Makna saling memberi hadiah kepada sesama muslim. Hadiah adalah sesuatu yang penting dan sangat perlu sekali, karena ia bisa menambah kecintaan dihati setiap yang menerima dan memberi. Tidak ada di syarat kan dalam hadiah itu harus dengan harga yang mahal. Orang yang mencari hadiah yang akan diberikan karena harganya yang mahal dan karena nilai materi nya, berarti ia belum mengerti dan memahami makna hadiah itu sendiri, bisa jadi ia seorang materialis, atau penganut hidup hedonis yang menonjolkan merek-merek terkenal dan harga mahal dalam arti mereka yang tidak memahami dengan benar makna kasih sayang (cinta). Jika saya memberi sebuah hadiah yang sederhana kepada seseorang, itu tidak berarti bahwa saya tidak mencintainya. atau tidak menghormatinya ....Tidak sama sekali !!

Dan tidak berarti pula jika seseorang memberi hadiah yang mahal harganya kepada saudaranya, ia sangat mencintainya. Boleh jadi hal itu benar dan boleh jadi tidak. Tidak ada hubungan antara ukuran cinta, menghormati dan nilai hadiah, kecuali orang yang kikir apalagi bakhil, dan hal ini urusannya lain lagi. Tetapi, pada umumnya hadiah adalah simbol atau tanda kasih sayang (cinta), maupun menghormati juga sebagai penolong dan petunjuk baginya, Bahwa ada  anjuran dari Rasulullah shallallahu 'alaihi was salam untuk saling memberi hadiah kepada sesama muslim, sebagaimana  yang tersebut dalam hadist riwayat Bukhari. 
Rasulullah shallallahu 'alaihi was salam bersabda; 

"Saling memberi hadiah lah kalian, niscaya kalian akan saling mencintai."

Pengertian Hadiah itu memberi dengan niat mendekatkan diri kepada seseorang dan menunjukkan kasih sayang kita kepada penerima dalam hubungan persahabatan,  hubungan suami isteri, hubungan antara ayah dan anak semua nya itu dapat menjalin kan kasih sayang sekiranya kita memberikan hadiah sebagai tanda penghargaan dan juga kasih sayang kita kepadanya.

Pemberian hadiah atau kado biasanya dilakukan dalam acara sosial,antara lain kumpul keluarga, reuni maupun acara pengajian bersama. Pernah saya mengalami peristiwa saling bertukar kado ini di acara pengajian di rumah teman, saat itu saya tidak tahu ada acara ini karena ada keperluan pribadi saja jadi gak ada persiapan apalagi bawa kado  :)  Namun teman ini meyakinkan saya agar ikut bergabung, karena saya tidak ada kegiatan yang tidak begitu penting maka saya bersedia untuk ikut ( itung itung nambah ilmu  agama  .. bukan karena ada kadonya lho ??!! :) ).

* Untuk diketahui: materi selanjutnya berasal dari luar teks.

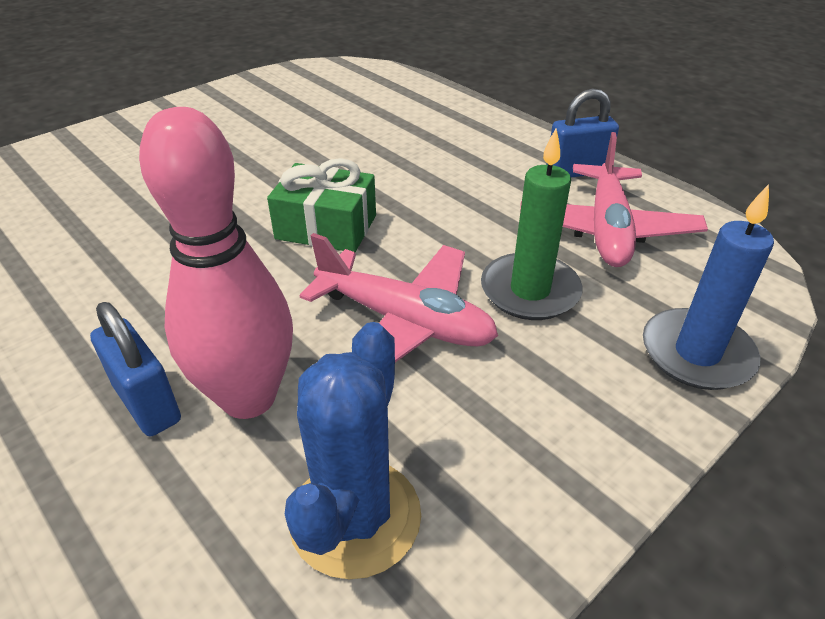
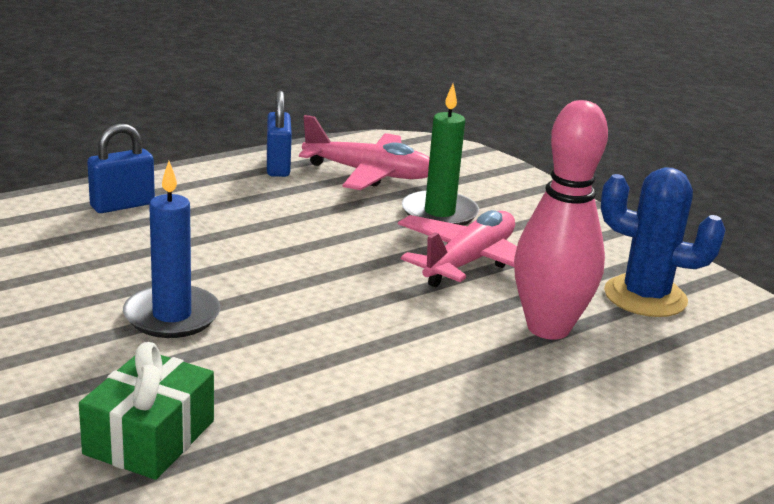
camera: 85 degrees left, 15 degrees down
blue padlock [90,302,181,437] -> blue padlock moved to [87,124,155,213]
green gift [267,158,376,252] -> green gift moved to [79,342,214,480]
blue candle [643,184,774,390] -> blue candle moved to [123,161,220,338]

Pengajian di buka oleh teman saya yang bertindak sebagai sahibul hajat. Lantunan ayat-ayat Qur'an mulai menggema ketika setiap yang hadir membaca qur'an (tilawah) secara bergiliran. Selesai tilawah, acara pun dilanjutkan dengan pengumpulan infaq, setiap anggota kelompok menyisihkan uang seikhlasnya untuk di kumpulkan dan masuk ke dalam kas kelompok pengajian, setelahnya baru masuk ke acara inti penyampaian materi oleh murrobbi (guru). Selesai penyampaian materi, kami masuk ke acara berikutnya, tukar kado.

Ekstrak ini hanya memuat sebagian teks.